■ Activity 1 ■
In the essay on returning to the sertão, in what month does the mandacaru cactus flower?
■ Activity 2 ■
Extend the essay on returning to the sertão past its final sentence.

■ Exercise text ■

========================================

In the sertão hinterland of calm thought

Marina Camargo | 2013

It was early 2012. The mandacaru cactus flowers in February. Rain had finally returned to the sertão. I arrived at the closing moment of a story, the moment of tragedy and approaching silence.

The last time I had made this journey was twenty years ago. The landscape had changed. It was full of the bright green of plants flourishing with the rain. The sky was still dark with heavy rainclouds which blotted out part of the landscape. Twenty years before, the landscape burned in the sun. Brown, warm and dry. I sat in the same place in the car, looking out in silence, just as I had years before. This sudden, unexpected, unwanted return to the sertão, brought on by fate, unleashed a chain of thoughts about the region. And now, in another way, beyond personal stories or fate, I return to the sertão.

========================================

■ Supplied material ■
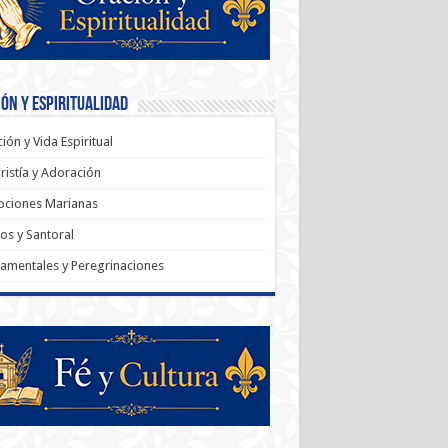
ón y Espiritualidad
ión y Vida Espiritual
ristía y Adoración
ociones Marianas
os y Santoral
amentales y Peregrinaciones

========================================

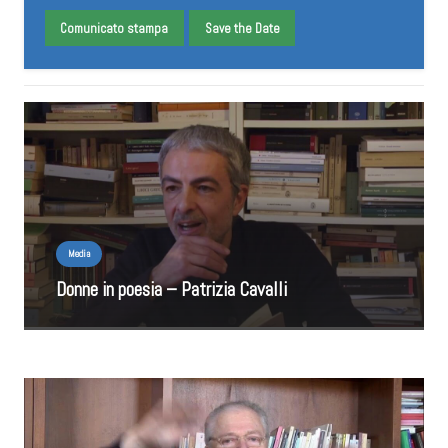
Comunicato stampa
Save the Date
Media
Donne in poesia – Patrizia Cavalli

========================================

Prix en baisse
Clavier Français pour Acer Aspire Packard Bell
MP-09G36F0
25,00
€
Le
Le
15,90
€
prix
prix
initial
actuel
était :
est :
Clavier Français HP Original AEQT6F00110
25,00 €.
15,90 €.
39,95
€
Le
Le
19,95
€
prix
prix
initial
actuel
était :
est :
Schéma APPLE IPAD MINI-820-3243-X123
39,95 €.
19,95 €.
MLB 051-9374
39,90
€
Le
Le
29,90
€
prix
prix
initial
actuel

========================================

■ Output 1 ■
February.

■ Output 2 ■
After a period of travel and living abroad, it seemed necessary to think about issues related to Brazil, like some inevitable route to be followed. When I was living in Germany I made a series of works called “Tratado de Limites” [Border Treaty] (1), related to the pampas region. These were three journeys into the pampas of southern Brazil and northern Uruguay. Perhaps the distance between those places – not just geographical, but essentially the contrast between the world’s regions of isolation and centrality (with all the implicit political baggage of regional definitions) – had been definitive for thinking about the experiences of displacement.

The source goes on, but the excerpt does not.